> **CONSIGNE**
D'après l'extrait sur l'intrication quantique, quel physicien envisage d'envoyer un état quantique dans le futur ?

> **EXTRAIT DU DOCUMENT**
((
1. Intrication quantique et transfert d'information vers le passé
L’intrication
quantique (quantic entanglement en anglais) est une des notions les plus
surprenantes de la physique quantique. Comme c’est illustré sur la figure à côté,
ce phénomène se produit, par exemple, lorsque deux particules forment un
système unique indépendamment de la distance qui les sépare, avec une totale
corrélation des propriétés physique des particules, ce qui fait penser à une
forme de « communication instantanée ». Pour reprendre les termes de
Wikipedia, « L'intrication
quantique a un grand potentiel d'applications dans les domaines de l'information
quantique, tels que la cryptographie
quantique, la téléportation
quantique ou l'ordinateur
quantique. »
Là où les choses se corsent, c’est que l’on
commence à évoquer une intrication qui lie des particules dans le temps et
dans l’espace. Dans cet article de Wired, on peut lire que l’intrication
pourrait s’étendre, non seulement dans l’espace, mais aussi dans le temps,
permettant, selon le physicien
S. Jay Olson, d’envoyer un état quantique dans le futur. Ce couplage entre
les deux particules est ici évoqué de façon non-symétrique, du passé vers le
futur, mais la symétrie de l’intrication permet d’évoquer l’utilisation de
l’intrication quantique comme véhicule pour
faire voyager de l’information dans le temps.
))
> **DONNÉES BRUTES**
((
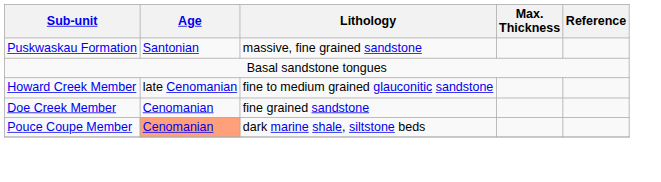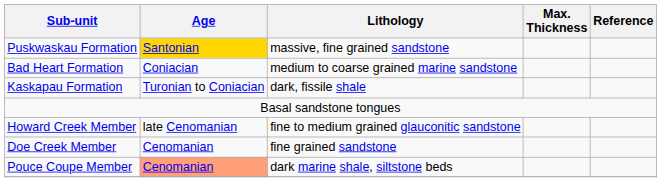Puskwaskau Formation | Age: no background -> gold background
+ row: Bad Heart Formation | Coniacian | medium to coarse grained marine sandstone
+ row: Kaskapau Formation | Turonian to Coniacian | dark, fissile shale
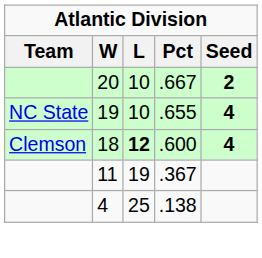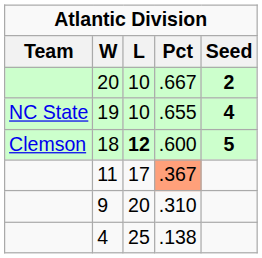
))
> **RÉPONSE ATTENDUE**
S. Jay Olson.